*What you will do:* Search the records for the string "باران", then copy each line where it appears.

[[ Records for the task, beginning ]]

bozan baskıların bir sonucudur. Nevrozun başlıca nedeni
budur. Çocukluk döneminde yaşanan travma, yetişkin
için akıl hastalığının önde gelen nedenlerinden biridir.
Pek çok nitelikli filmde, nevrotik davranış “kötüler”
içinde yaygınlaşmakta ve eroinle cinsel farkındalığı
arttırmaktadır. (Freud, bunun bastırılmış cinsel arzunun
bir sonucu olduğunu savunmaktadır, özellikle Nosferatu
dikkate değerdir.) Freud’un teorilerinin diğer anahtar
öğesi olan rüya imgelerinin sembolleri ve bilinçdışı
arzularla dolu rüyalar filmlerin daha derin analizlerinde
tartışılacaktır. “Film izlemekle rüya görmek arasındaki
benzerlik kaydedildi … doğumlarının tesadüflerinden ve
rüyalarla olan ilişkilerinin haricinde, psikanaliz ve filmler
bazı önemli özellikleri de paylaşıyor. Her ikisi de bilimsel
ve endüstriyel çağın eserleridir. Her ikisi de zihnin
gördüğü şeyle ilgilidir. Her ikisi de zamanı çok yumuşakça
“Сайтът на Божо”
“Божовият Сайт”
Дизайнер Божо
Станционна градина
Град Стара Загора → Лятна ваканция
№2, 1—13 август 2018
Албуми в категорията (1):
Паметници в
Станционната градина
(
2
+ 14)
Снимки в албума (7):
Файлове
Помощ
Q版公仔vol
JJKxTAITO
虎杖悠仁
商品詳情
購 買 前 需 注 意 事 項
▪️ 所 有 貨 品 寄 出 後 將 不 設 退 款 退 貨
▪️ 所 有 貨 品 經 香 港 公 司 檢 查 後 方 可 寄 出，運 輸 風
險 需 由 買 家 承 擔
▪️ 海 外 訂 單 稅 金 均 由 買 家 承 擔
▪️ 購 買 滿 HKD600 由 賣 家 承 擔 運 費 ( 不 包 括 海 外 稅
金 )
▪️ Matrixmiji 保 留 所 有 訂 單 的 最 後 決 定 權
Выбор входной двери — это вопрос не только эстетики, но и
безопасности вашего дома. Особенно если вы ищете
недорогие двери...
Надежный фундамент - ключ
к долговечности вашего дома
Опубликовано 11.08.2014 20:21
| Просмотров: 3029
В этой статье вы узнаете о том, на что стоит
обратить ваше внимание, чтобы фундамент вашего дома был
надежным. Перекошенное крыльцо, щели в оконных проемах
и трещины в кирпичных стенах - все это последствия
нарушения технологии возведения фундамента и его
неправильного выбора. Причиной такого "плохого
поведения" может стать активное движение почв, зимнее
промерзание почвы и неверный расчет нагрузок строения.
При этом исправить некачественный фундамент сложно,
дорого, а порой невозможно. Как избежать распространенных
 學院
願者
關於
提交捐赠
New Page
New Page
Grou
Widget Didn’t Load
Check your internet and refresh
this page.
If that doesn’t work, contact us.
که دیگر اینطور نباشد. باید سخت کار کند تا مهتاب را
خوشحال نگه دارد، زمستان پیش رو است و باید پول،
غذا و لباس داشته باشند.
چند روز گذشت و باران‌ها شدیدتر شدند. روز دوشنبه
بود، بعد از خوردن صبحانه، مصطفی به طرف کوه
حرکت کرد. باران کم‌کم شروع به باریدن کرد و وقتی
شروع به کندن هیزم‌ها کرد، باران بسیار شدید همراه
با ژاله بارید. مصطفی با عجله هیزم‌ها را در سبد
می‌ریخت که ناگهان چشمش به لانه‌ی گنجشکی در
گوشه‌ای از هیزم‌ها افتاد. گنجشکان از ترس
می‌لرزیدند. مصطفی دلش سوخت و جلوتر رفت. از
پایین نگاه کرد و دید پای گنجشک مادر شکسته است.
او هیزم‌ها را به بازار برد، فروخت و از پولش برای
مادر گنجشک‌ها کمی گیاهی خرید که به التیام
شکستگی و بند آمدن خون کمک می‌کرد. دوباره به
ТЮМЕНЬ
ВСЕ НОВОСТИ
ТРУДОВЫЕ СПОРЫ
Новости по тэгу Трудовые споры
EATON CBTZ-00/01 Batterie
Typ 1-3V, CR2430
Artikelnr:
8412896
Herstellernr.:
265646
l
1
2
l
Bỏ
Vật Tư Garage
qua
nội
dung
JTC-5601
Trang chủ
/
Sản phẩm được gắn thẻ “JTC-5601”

[[ Records for the task, end ]]

*Exercise answer:*
چند روز گذشت و باران‌ها شدیدتر شدند. روز دوشنبه
حرکت کرد. باران کم‌کم شروع به باریدن کرد و وقتی
شروع به کندن هیزم‌ها کرد، باران بسیار شدید همراه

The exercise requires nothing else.